Let the peace of Christ rule in your hearts, since as members of one body you were called to peace. And be thankful.
THAT MOMENT ~
There is a bigger plan for our lives and the willingness to say yes to him, continues unfolding. Jeremiah 29:11 A plan, A promise and A Future. Daily I thank God for a new day and life. On September 18th of this year, I was faced with a heart attack. That moment of not knowing what was next. The emergency Doctor would say, it was a heart attack and a cardiac doctor would be coming into see me. Only minutes passed and I heard the news of a stent that needed to be put within my heart or the need to head to a different hospital for open heart surgery. Hard words to hear my friends, very hard. I asked if I could call my family. They were my first thoughts and I wanted them there with me. I was scared and I knew my options of trusting God. I had to take a deep breathe and know he was the giver of life and death. I didn't want to die and cried out to him. One stent in my heart and home the next day. It took changing my eating habits, walking and taking care of myself.
THAT MOMENT ~
When you just feel the peace of God
Life presents us something we just can't change. We must go through the process of change and take that deep breath of life. Nothing is impossible with God, but is it his will? Hoping that God will hear us and turn things to our favor of life. I wanted to live and I cried out to God. I love my family and friends, but I also know I had a mission of writing and sharing hope to others. I care a lot about you, your family and friends. Even thought I don't know who reads my writings, but I know that someone does. I pray daily for the readers of my blog, your family and friends. I know that the peace of God can rest in the middle of any situation of life. We must face our new day with courage, hope, faith an knowing God is able.

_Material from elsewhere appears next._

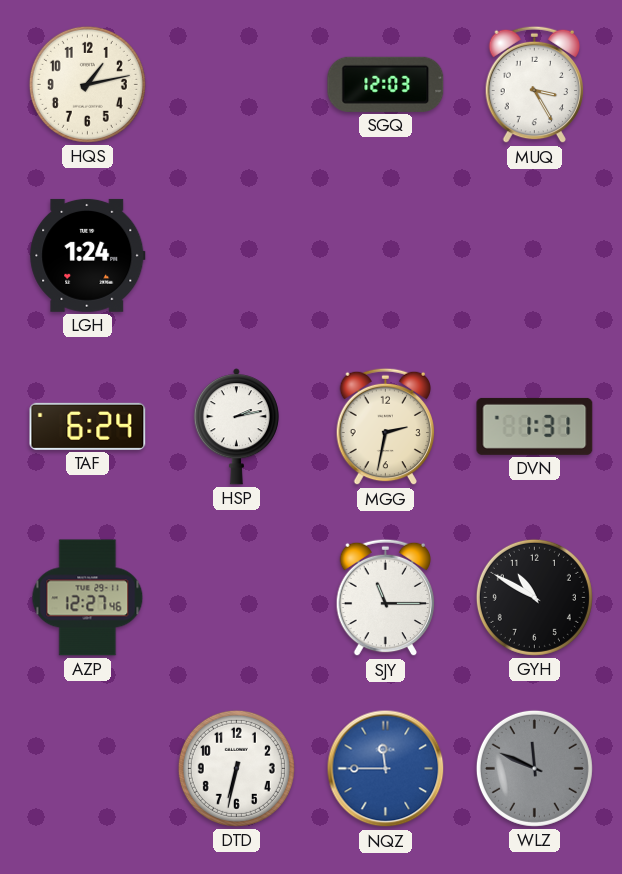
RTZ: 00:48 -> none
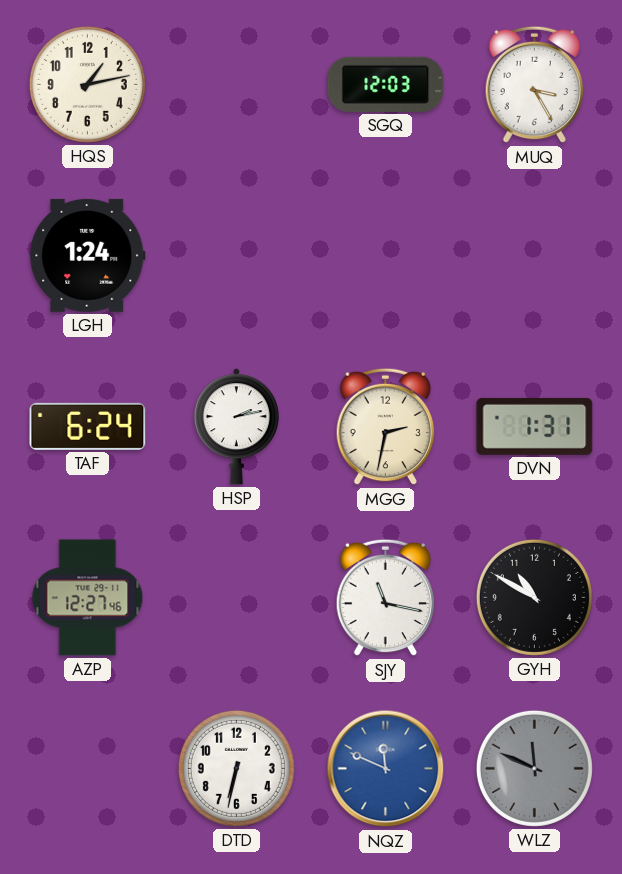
SJY: 11:15 -> 11:17
NQZ: 11:45 -> 11:49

Purpose each day of life the best you can. We just never know what happens in one day and I know that God is a God of peace. He doesn't give fear or leave us alone. There are times when we feel alone, but we are never alone. God is here and we must remember that. Calling on God is often times of waiting. He doesn't always answer in our timing, but he does answer right on time.
Moments change us forever. I will never forget how God has handled my journey of life to this point. There is a trust in the Lord and faith that stays alive within me. I remember being in high school and I was in my senior year. I had a date for the prom but he wanted me to say there was no God. I couldn't do it even though I didn't go to church. I always thought there was a God but I wasn't sure what I believed in. I was 18 years old when my dad died inside our house. I was mad at God and that moment took me to lots of questions inside my head but nobody to answer them. I found at that moment of life, people talk to adults but adults didn't talk to teenagers in pain. I hid away inside my room when people would come over. I listen to my mom cry at night and ask God to take her to be with my dad. It only brought another pain of life and I just wasn't enough to make her live. That was my moment and my thoughts as a teenager. Now I look back, to see it wasn't about me but about her. She needed to make different decisions and still live for her family. My brother and I had to deal with a lot more than we should have dealt with in life. This is why I say, moments change us.
THAT MOMENT ~
When I knew God was tugging on my heart, to help my mom. It was through that moment when I took her to church to try to help her. I'm not sure it ever helped her, but it helped me. I heard of how Jesus doesn't always show us whys of life, but it's part of the journey for good and bad things to happen. I have learned to trust God throughout my life time and I will continue to trust him. I hope you do too.
Great moments of life. They will spur us on and give us hope for a new day. Counting blessings daily and just enjoy the life you have been given. Life is truly short.
My thoughts and prayers continue for the readers of my blog, your family and friends.